Going forward, parties seeking to consummate transactions in 2024 and beyond should keep the following in mind, consult counsel early and plan accordingly.

  • Where transactions are likely to trigger a legal presumption of illegality under 2023 Merger Guideline 1, parties should be prepared to offer strong rebuttal evidence, including economic evidence of efficiencies. And be mindful that the greater the increase in HHI levels or market shares, the stronger that rebuttal evidence will need to be.
  • Despite the removal of an explicit guideline addressing vertical mergers, we anticipate that such mergers will receive continued scrutiny. Where a potential transaction involves a 50% market share, parties should consider how and with what evidence they may be able to rebut the inference of competitive harm.
  • Parties proposing transactions in markets that already are concentrated or perceived as susceptible to collusion should consider developing evidence and conducting economic analysis upfront to demonstrate that the merger will not facilitate coordination. The same is true for markets with a trend toward consolidation. Parties should focus on developing rebuttal evidence, either to disprove a theory of trending consolidation or to establish that the transaction at issue will create efficiencies or otherwise benefit competition.

Footnotes

1. U.S. Dep't of Justice & Fed. Trade Commission, Merger Guidelines, Section 2.1, at 5 (Dec. 18, 2023) [hereinafter, "2023 Merger Guidelines"].

2. See id., Section 2.1, at 6. HHI is a measure of market concentration calculated by summing the squares of the individual firms' market shares of the relevant market.

3. See, e.g., Speech, Dep't of Justice, Policy Director David Lawrence of the Antitrust Division Delivers Remarks at the Georgetown Center for Business & Public Policy (July 26, 2023) (citing United States v. Baker Hughes Inc., 908 F.2d 990 (D.C. Cir. 1990), as key circuit court precent that "demands" cutting back on the prima facie and rebuttal frameworks).

4. See 2023 Merger Guidelines, Section 2.1, at 6.

5. See id., Section 2.6, at 18.

6. Id., Section 2.5A, at 14 n.28.

7. Illumina, Inc. v.

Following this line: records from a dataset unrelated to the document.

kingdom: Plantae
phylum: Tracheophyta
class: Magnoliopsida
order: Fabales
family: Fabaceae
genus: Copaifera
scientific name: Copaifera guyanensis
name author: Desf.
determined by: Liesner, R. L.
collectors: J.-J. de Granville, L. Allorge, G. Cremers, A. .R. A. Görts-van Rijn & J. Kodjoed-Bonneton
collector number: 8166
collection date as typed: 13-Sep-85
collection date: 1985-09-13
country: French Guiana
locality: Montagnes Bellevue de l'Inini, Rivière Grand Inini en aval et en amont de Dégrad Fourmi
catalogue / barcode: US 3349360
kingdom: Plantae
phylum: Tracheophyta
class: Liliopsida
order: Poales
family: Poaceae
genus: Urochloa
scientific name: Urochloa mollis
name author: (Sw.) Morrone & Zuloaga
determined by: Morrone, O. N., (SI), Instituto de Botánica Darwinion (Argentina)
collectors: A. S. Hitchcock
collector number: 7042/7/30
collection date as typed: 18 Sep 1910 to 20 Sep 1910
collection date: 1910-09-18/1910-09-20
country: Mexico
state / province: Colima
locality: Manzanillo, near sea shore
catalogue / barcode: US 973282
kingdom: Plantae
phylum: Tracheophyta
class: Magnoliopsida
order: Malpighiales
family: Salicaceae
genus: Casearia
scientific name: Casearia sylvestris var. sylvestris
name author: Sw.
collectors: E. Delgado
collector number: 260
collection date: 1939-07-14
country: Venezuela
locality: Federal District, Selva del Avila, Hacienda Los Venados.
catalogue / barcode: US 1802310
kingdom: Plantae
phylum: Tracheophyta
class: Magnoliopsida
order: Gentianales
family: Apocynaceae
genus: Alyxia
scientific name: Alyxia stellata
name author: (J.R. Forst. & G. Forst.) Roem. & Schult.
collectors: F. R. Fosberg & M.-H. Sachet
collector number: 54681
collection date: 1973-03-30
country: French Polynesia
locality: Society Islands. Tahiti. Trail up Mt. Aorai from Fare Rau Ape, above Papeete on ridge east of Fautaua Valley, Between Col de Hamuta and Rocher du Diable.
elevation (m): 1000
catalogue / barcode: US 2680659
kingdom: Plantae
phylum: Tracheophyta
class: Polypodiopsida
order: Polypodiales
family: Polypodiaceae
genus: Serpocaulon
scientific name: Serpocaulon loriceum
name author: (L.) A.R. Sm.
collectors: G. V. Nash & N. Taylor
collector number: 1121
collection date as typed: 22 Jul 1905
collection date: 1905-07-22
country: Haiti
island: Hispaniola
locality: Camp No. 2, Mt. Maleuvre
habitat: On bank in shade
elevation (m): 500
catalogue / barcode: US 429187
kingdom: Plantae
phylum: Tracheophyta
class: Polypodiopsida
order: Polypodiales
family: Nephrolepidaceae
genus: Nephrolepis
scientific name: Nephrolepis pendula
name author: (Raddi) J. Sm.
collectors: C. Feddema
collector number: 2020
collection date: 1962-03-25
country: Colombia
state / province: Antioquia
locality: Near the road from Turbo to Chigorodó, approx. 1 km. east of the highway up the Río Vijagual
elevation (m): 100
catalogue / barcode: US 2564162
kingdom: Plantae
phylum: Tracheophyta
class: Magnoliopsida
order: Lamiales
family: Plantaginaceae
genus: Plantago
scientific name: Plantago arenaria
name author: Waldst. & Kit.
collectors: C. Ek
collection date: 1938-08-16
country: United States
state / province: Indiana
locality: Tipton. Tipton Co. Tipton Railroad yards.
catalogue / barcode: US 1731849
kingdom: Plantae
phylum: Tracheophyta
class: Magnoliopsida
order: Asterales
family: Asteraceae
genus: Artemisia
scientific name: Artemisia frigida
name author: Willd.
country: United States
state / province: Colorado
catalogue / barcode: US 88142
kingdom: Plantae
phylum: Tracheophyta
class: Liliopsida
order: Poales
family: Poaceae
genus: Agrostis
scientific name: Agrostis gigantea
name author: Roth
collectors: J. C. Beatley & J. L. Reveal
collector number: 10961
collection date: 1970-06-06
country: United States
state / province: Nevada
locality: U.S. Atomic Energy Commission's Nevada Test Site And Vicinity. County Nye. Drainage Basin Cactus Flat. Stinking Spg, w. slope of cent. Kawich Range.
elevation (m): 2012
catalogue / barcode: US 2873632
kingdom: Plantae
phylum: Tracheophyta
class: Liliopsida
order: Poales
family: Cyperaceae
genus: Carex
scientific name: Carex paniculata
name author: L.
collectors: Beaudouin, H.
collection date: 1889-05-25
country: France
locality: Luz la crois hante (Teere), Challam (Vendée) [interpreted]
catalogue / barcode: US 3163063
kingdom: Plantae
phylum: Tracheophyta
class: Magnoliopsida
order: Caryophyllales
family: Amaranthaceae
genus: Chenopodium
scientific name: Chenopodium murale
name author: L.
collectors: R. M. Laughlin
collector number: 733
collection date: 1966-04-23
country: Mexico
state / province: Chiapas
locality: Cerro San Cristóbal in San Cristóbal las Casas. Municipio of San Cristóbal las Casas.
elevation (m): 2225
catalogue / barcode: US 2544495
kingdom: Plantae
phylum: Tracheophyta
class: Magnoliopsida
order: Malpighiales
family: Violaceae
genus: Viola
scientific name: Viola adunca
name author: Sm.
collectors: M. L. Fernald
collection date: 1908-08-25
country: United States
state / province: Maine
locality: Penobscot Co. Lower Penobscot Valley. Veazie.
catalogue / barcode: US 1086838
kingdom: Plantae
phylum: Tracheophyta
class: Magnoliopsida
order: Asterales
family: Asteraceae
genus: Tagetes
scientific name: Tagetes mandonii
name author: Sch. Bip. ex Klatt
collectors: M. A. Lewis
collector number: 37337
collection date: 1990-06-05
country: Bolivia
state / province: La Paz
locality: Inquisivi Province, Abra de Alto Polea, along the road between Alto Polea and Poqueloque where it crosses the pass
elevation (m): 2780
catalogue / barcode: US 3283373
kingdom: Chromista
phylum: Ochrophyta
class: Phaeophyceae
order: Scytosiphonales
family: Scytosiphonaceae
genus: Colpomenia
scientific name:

FTC, No. 23-60167, slip op. at 17 (5th Cir. Dec. 15, 2023).

8. See 2023 Merger Guidelines, Section 2.5.A.2, at 15-16.

9. Id., Section 2.5, at 16 n.30.

10. See id., Section 2.3, at 8; see also Speech, Dep't of Justice, Principal Deputy Assistant Attorney General Doha Mekki of the Antitrust Division Delivers Remarks at GCR Live: Law Leaders Global 2023 (Feb. 2, 2023) (stating that tacit coordination may soften competition).

11. See 2023 Merger Guidelines, Section 2.3, at 10.

12. United States v. Falstaff Brewing Corp., 410 U.S. 526, 559 n.13 (1973) (Marshall, J., concurring) ("[S]urely one premise of an antimerger statute such as § 7 is that corporate growth by internal expansion is socially preferable to growth by acquisition." (quoting United States v. Phila. Nat'l Bank, 374 U.S. 321, 370 (1963)).

13. See 2023 Merger Guidelines, Section 2.4.A., at 11.

14. See id., Section 2.7, at 22.

15. Both the Draft and 2023 Merger Guidelines are replete with citations to case law, including both recent decisions and decades-old precedent. The Draft Guidelines received some criticism for the heavy reliance on case law perceived to be "technically good law" but effectively superseded by subsequent case law. The use of citations, however, does not transmute the guidelines into law. Courts will continue to apply the law as set forth in settled precedent, and as they deem appropriate, may credit policies embraced in the 2023 Merger Guidelines.

The content of this article is intended to provide a general guide to the subject matter. Specialist advice should be sought about your specific circumstances.